Often, he said, he woke up terrified in the middle of the night, not knowing where he was. He felt nobody believed his account of what had happened. He was left with almost no proof except for a flimsy wristband that immigration officers put on him in detention. He began to feel suicidal and used drugs heavily.
As years passed, he kept working, but also partying and getting into trouble. In 2004, his mother told him he needed to change his life. He decided to move to Arizona, where he found a job packing vegetables.
One weekend that year, believing he was safe because five years had passed, he joined a friend from work on a weekend trip to Mexico, where they had pizza and beers. Upon trying to reenter the U.S. with his birth certificate and California ID, he was once again detained and held in Yuma, Ariz.
'Silvestre is a citizen and national of Mexico and of no other country,' ICE records from the time state. 'He does not have nor has he ever had documents with which to enter, live, work or stay in the United States.' ICE moved to deport him, alleging he was falsely claiming to be a U.S. citizen.
ICE made the claim even though, two years earlier, the agency had run Silvestre's fingerprints after an arrest and correctly determined that Silvestre was who he said he was, records show.
From detention in Yuma, Silvestre called his mother, who rushed to free him. She handwrote and notarized an affidavit in Spanish, stating, 'I am sending the evidence proving that my son Miguel Silvestre was born in the United States, in the city of Stockton, California.'
Silvestre spent two weeks in detention before an immigration judge ruled on March 24, 2004, that he was indeed a U.S. citizen — and ordered him released. Homeland Security terminated deportation proceedings the same day.
Back in California, Silvestre returned to more familiar problems. Later in 2004, he was convicted of carjacking with a gun and went to prison for three months. He bounced in and out of jail, as well as addiction treatment. Last year, his older brother accused him of threatening him, resulting in criminal charges. Silvestre maintains he's innocent.

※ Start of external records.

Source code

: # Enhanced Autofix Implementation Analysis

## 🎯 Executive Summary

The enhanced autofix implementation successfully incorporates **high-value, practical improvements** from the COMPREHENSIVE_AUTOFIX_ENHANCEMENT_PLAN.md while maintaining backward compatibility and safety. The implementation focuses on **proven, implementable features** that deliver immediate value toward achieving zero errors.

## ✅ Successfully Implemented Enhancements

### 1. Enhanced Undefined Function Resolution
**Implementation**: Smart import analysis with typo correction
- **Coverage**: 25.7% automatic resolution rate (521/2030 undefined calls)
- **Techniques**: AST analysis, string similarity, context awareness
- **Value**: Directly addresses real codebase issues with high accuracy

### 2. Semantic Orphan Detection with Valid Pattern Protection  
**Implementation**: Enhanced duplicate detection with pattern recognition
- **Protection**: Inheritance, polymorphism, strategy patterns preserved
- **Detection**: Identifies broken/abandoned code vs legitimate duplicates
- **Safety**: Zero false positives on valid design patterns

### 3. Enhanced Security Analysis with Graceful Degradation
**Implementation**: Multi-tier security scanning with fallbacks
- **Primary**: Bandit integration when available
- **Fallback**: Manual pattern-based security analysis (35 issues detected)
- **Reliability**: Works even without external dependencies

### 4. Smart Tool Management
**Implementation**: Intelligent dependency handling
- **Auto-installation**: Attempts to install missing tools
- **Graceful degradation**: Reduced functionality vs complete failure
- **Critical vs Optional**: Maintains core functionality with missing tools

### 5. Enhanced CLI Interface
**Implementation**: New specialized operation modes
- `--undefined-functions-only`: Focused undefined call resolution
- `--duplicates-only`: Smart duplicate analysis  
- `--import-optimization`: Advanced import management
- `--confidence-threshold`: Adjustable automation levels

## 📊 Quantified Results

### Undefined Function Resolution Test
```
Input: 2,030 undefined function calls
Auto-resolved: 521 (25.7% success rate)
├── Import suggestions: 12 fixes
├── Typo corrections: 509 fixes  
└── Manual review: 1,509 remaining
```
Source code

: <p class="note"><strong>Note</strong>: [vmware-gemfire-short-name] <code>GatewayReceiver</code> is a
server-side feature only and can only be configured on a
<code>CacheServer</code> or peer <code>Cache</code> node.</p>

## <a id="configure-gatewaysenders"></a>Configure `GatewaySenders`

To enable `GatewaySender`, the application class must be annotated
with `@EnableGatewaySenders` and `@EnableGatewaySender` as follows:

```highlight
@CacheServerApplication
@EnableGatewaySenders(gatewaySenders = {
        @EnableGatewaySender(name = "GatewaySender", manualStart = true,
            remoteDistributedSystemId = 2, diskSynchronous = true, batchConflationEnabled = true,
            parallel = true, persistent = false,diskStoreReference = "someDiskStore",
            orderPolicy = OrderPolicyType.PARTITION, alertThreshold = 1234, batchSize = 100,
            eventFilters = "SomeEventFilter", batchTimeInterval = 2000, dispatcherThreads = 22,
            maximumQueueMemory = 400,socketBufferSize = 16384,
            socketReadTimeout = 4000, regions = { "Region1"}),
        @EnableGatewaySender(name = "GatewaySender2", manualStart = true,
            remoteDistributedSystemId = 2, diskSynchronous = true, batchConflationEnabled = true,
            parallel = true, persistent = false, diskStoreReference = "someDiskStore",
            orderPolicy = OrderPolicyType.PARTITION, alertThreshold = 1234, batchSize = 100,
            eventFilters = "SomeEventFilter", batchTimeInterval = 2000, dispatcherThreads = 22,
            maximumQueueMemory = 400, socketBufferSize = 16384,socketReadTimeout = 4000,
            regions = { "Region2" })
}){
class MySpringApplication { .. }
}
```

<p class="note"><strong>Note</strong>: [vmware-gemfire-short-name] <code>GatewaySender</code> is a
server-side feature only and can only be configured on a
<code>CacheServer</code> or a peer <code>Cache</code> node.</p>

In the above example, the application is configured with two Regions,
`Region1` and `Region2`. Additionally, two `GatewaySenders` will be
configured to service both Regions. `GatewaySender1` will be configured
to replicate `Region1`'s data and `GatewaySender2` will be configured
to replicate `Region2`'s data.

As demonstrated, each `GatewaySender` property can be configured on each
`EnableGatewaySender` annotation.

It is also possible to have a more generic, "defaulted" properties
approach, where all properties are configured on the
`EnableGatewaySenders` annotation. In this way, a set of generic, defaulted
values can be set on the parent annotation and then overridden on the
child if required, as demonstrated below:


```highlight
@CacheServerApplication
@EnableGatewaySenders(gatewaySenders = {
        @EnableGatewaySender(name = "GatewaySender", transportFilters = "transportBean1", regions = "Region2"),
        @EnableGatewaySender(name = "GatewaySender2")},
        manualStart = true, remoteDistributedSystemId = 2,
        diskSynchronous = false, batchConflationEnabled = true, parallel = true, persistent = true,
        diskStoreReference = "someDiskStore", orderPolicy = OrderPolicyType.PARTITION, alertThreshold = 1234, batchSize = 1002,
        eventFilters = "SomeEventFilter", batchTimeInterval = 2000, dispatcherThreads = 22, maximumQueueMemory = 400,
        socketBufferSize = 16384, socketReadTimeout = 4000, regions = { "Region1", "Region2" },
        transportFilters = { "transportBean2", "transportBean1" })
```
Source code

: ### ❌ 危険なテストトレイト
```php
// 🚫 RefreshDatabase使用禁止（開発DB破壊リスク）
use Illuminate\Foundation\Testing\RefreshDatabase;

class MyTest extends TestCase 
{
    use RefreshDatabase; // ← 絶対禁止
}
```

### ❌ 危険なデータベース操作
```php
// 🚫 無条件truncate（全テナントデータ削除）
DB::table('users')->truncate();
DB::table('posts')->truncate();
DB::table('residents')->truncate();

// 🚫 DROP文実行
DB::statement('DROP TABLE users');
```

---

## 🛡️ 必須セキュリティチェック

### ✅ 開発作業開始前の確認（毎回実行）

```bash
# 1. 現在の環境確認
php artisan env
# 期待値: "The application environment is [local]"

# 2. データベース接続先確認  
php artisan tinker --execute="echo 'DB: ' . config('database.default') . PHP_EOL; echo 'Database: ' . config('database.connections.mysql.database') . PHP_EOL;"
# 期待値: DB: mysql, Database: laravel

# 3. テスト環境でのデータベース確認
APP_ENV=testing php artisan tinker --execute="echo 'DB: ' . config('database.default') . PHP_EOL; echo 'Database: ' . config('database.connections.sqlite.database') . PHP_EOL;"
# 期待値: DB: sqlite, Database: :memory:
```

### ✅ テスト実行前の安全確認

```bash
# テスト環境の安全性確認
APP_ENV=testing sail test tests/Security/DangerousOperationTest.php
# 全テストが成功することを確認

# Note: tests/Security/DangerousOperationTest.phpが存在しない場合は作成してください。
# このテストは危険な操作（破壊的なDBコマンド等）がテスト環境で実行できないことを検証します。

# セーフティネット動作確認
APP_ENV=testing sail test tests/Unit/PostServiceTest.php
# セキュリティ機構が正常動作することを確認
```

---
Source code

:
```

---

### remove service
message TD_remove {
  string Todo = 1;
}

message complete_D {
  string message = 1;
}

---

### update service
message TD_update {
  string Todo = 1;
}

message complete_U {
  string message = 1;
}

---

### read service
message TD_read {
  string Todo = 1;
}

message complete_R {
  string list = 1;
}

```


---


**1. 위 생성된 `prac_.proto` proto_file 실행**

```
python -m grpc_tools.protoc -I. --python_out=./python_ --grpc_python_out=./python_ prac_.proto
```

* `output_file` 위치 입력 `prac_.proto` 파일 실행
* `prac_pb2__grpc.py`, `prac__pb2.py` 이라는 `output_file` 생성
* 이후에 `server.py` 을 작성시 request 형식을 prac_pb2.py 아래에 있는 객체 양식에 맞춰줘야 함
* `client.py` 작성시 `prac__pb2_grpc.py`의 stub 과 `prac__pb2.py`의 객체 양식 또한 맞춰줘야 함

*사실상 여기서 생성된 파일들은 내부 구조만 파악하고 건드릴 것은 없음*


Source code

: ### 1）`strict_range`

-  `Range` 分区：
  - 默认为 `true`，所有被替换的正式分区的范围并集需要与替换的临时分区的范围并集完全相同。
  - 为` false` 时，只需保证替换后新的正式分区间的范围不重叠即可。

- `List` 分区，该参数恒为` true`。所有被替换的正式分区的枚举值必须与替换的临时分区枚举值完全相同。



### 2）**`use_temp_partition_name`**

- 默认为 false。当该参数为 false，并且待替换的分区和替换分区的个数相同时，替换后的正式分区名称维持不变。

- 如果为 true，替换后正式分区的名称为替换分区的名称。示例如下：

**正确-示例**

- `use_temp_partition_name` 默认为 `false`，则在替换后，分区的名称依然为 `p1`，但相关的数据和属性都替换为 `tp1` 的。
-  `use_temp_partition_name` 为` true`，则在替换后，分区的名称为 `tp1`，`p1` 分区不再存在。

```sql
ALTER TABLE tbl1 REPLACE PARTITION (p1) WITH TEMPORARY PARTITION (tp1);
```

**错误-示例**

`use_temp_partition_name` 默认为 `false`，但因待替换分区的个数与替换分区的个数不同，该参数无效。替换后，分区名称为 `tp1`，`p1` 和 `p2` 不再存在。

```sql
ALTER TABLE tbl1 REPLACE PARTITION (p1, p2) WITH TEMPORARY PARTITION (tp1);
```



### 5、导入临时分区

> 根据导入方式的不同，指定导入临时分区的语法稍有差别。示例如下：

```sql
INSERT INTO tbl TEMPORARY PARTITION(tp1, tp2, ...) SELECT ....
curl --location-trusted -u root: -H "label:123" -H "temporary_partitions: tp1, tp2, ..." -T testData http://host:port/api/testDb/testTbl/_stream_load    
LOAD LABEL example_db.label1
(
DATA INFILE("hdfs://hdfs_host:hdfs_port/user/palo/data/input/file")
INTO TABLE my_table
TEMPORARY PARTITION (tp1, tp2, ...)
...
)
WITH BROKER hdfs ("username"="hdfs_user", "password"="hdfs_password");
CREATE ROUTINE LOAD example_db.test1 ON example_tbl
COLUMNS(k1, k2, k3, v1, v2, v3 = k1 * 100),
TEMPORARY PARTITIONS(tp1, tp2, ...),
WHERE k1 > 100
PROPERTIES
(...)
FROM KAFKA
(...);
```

'The truth is, it doesn't matter if this guy was a mass murderer,' said Johnson, the UC Davis law professor. 'He could go to prison and be punished but you couldn't deport him, as long as he's a citizen.'
Though there is no evidence, Johnson said it's likely that racial and class profiling played a role in Silvestre's deportation. 'It's hard to imagine,' he said, 'the same kind of mix-up with a John Smith who goes to Pacific University.'
In 2021, the Government Accountability Office reported that ICE policy did not require officers to update the citizenship field in their data systems after identifying evidence that a person could be a U.S. citizen. In Silvestre's case, the original 1999 mistake that seeded his long predicament was apparently unremedied in immigration records.
In 2015, Silvestre said, he sobered up and devoted himself to God. But his mother's death in 2023 plunged him into grief that he hasn't recovered from.
When he learned about the latest deportation paperwork, he said he felt suicidal. He got into his car and started driving recklessly, hoping police would pull him over. But then he sensed his mom was watching over him. 'Calm down, go back to your room, and go to sleep,' he heard her say. So he did.
For 21 years, Silvestre hasn't left the country, fearful of being barred again. A drawstring bag that he carries everywhere contains his birth certificate, along with the immigration judge's order affirming his citizenship.